챗GPT를 중심으로 초거대 AI 시장이 커지고 있는 가운데 말단(Edge, 엣지)에서의 MCU급 반도체에 인공지능 및 머신러닝 기술 탑재도 굉장히 활발한 상황이다. 이에 글로벌 MCU 제조사들은 AI 역량을 가진 기업과 협업하며 자사 제품에 엣지AI 성능 향상에 집중하고 있다.
High-performance platform for edge AI-based embedded solutions
As the ultra-large AI market centered around ChatGPT grows, the installation of AI and machine learning technologies in MCU-level semiconductors at the edge is also very active. Accordingly, global MCU manufacturers are focusing on improving edge AI performance in their products by collaborating with companies with AI capabilities.
Taiwanese semiconductor company Nuvoton Technology Corporation, in collaboration with Skymizer, recently announced that it achieved 'MLPerf Tiny Benchmark' leadership in the Cortex-M4 MCU category with the NuMaker-M467HJ evaluation board and Skymizer's ONNC ML optimization.
The Nuvoton M467 series MCUs use Arm Cortex-M4Fs that operate at a typical 200MHz, and are 67% faster than typical Cortex-M4Fs. This is because the controllers leverage Skymizer’s neural network technology, combined with ML software optimizations, to achieve industry-leading inference performance.
MLCommons is an independent machine learning performance benchmarking collaboration that has established itself as a trusted standard for evaluating ML performance across a wide range of systems. For the MLPerf Tiny benchmark, we focus on practical ML use cases running on embedded systems, such as △virtual wake words △keyword spotting △image classification △audio anomaly detection.
The Nuvoton M467 series consists of a rich set of integrated system functions and peripherals, including △512KB of SRAM △1024KB of flash memory △DSP △FPU △DMA △CAN-FD △I2S △USB △camera interface △encryption accelerator △10/100 Ethernet MAC.
These capabilities make TinyML a great choice for system designers building devices that integrate into applications such as smart home automation, smart cities and infrastructure, light edge AI in IoT, and smart manufacturing.

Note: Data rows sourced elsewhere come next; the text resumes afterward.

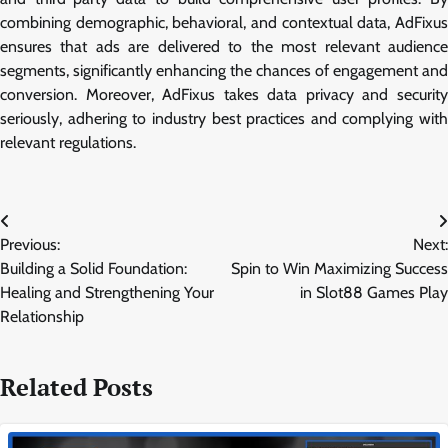
combining demographic, behavioral, and contextual data, AdFixus
ensures that ads are delivered to the most relevant audience
segments, significantly enhancing the chances of engagement and
conversion. Moreover, AdFixus takes data privacy and security
seriously, adhering to industry best practices and complying with
relevant regulations.
Post
Previous:
Next:
navigation
Building a Solid Foundation:
Spin to Win Maximizing Success
Healing and Strengthening Your
in Slot88 Games Play
Relationship
Related Posts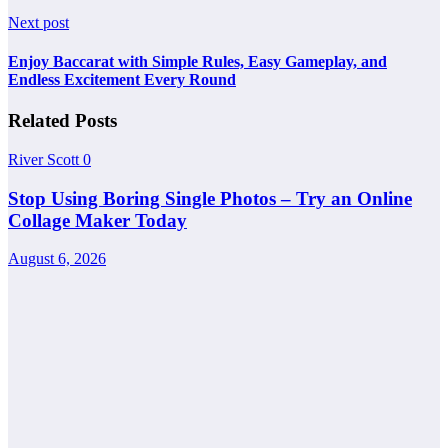
Next post
Enjoy Baccarat with Simple Rules, Easy Gameplay, and
Endless Excitement Every Round
Related Posts
River Scott
0
Stop Using Boring Single Photos – Try an Online
Collage Maker Today
August 6, 2026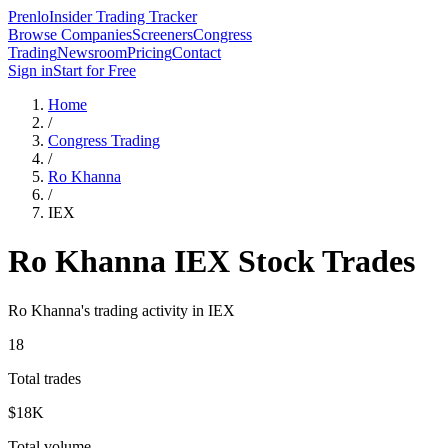
Prenlo
Insider Trading Tracker
Browse Companies
Screeners
Congress
Trading
Newsroom
Pricing
Contact
Sign in
Start for Free
Home
/
Congress Trading
/
Ro Khanna
/
IEX
Ro Khanna
IEX
Stock Trades
Ro Khanna
's trading activity in
IEX
18
Total trades
$18K
Total volume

Skymizer’s ONNC compiler has played a key role in optimizing the machine learning software stack for the M467 series Cortex-M4F, resulting in notable gains in inference speed and overall performance improvements for machine learning applications.
The collaboration between Nuvoton and Skymizer aims to provide cutting-edge solutions for ML in power-efficient embedded systems. Nuvoton said that the combination of hardware excellence and software optimization opens up the possibility of ML-based applications on MCUs.
“These achievements in the Cortex-M4 MCU segment of the MLPerf Tiny benchmark are a testament to the efforts of Nuvoton and Skymizer to push the boundaries of machine learning performance in resource-constrained environments,” Nuvoton added.